» What the task requires
Edit the text in the records so that every "壁掛けCDプレーヤー" becomes "ポータブルCDプレーヤー", change nothing else, and omit the pictures from your answer.

◇ ◇ ◇ ◇ ◇

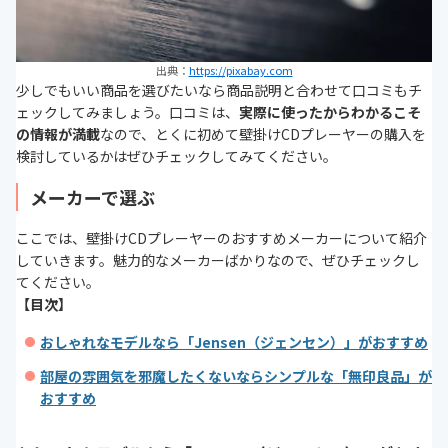
出典：
https://pixabay.com
少しでもいい商品を選びたいなら商品説明と合わせて口コミもチ
ェックしてみましょう。口コミは、
実際に使ったからわかるこそ
の情報が満載
なので、とくに初めて壁掛けCDプレーヤーの購入を
検討しているかはぜひチェックしてみてください。
メーカーで選ぶ
ここでは、壁掛けCDプレーヤーのおすすめメーカーについて紹介
していきます。魅力的なメーカーばかりなので、ぜひチェックし
てください。
【目次】
おしゃれなモデルなら「Jensen（ジェンセン）」がおすすめ
部屋の雰囲気を邪魔したくないならシンプルな「無印良品」が
おすすめ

◇ ◇ ◇ ◇ ◇

» Exercise response
出典：
https://pixabay.com
少しでもいい商品を選びたいなら商品説明と合わせて口コミもチ
ェックしてみましょう。口コミは、
実際に使ったからわかるこそ
の情報が満載
なので、とくに初めてポータブルCDプレーヤーの購入を
検討しているかはぜひチェックしてみてください。
メーカーで選ぶ
ここでは、ポータブルCDプレーヤーのおすすめメーカーについて紹介
していきます。魅力的なメーカーばかりなので、ぜひチェックし
てください。
【目次】
おしゃれなモデルなら「Jensen（ジェンセン）」がおすすめ
部屋の雰囲気を邪魔したくないならシンプルな「無印良品」が
おすすめ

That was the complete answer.